The issue (at least initially) with Netflix’s show was a western concept of animal torture and how that should really be a red flag. Masaan was very relevant in terms of about casteism. How the state apparatus and the very society we are part of, makes life undesirable. While Zindagi Tamasha focuses on the use of religious dogma and societal norms as a tool to beat the person they have declared guilty. An interesting mix of the real world and social media universe collide.

Looking back at all the three stories, I feel that the filmmakers are asking the audiences to reflect. With Don’t F**k With Cats, reflection eventually comes from Baudi Moovan. Did ‘the mob’ push him the wrong way to get justice? A least one person in the documentary is asking that question.

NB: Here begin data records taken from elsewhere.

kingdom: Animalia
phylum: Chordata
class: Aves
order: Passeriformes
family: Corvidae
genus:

Masaan’s silence is reflective of the tonality of the film. But it again poses the same question in a subtle manner. What are we doing as a society?

With Zindagi Tamasha, it remains to be seen what route Sarmad Khoosat and his team has taken. But it does look like that it will try to shake us out of this slumber. For how long can a benign moment of weakness or a private activity be used to blackmail people? Or even if a crime is being committed, how to deal with it? For how long will we push these people off the edge or in case some cases towards more gruesome activities?

All three films are telling stories of different individuals. This isn’t an attempt to equate the three individuals or situations. However, what is more, fascinating (some might say dangerous) is the reaction of the society towards them.

There can be a variety of answers of the question posed by these films/shows. Given that the internet explosion is relatively new, there just isn’t research on it to offer a direct and definitive answer. The future generation will look back at these cases and find solutions.

But such films are a reason for us to celebrate. In the age of crony capitalism, films are either a cash cow or a vehicle to build a brand. Filmmakers like Sarmad Khoosat are taking a risk, in more than one way. It’s commendable.